Why would the highest domains of critical thinking be out of reach for AI as models get bigger, better, and more robust? They've monopolized value-per-dollar for impulsive and low-medium horizon intellectual judgements, why wouldn't the depth of those judgements AI models can beat humans in not increase predictably, as they have so far over the past few years? Eventually all this tech debt and apparent unsolvable failures of AI will mean nothing once models are no longer inhibited by their growing pains, and can self-correct with an efficacy greater than humans.
You know, sometimes I feel that all this discourse about AI for coding reflects the difference between software engineers and data scientists / machine learning engineers.
Both often work with unclear requirements, and sometimes may face floating bugs which are hard to fix, but in most cases, SWE create software that is expected to always behave in a certain way. It is reproducible, can pass tests, and the tooling is more established.

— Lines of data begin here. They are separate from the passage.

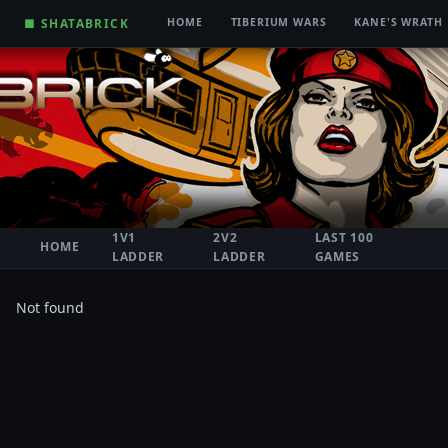
■ SHATABRICK
HOME
TIBERIUM WARS
KANE'S WRATH
1V1
2V2
LAST 100
HOME
LADDER
LADDER
GAMES
Not found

MLE work with models that are stochastic in nature. The usual tests aren't about models producing a certain output - they are about metrics, that, for example, the models produce the correct output in 90% cases (evaluation). The tooling isn't as developed as for SWE - it changes more often.
So, for MLE, working with AI that isn't always reliable, is a norm. They are accustomed to thinking in terms of probabilities, distributions, and acceptable levels of error. Applying this mindset to a coding assistant that might produce incorrect or unexpected code feels more natural. They might evaluate it like a model: "It gets the code right 80% of the time, saving me effort, and I can catch the 20%."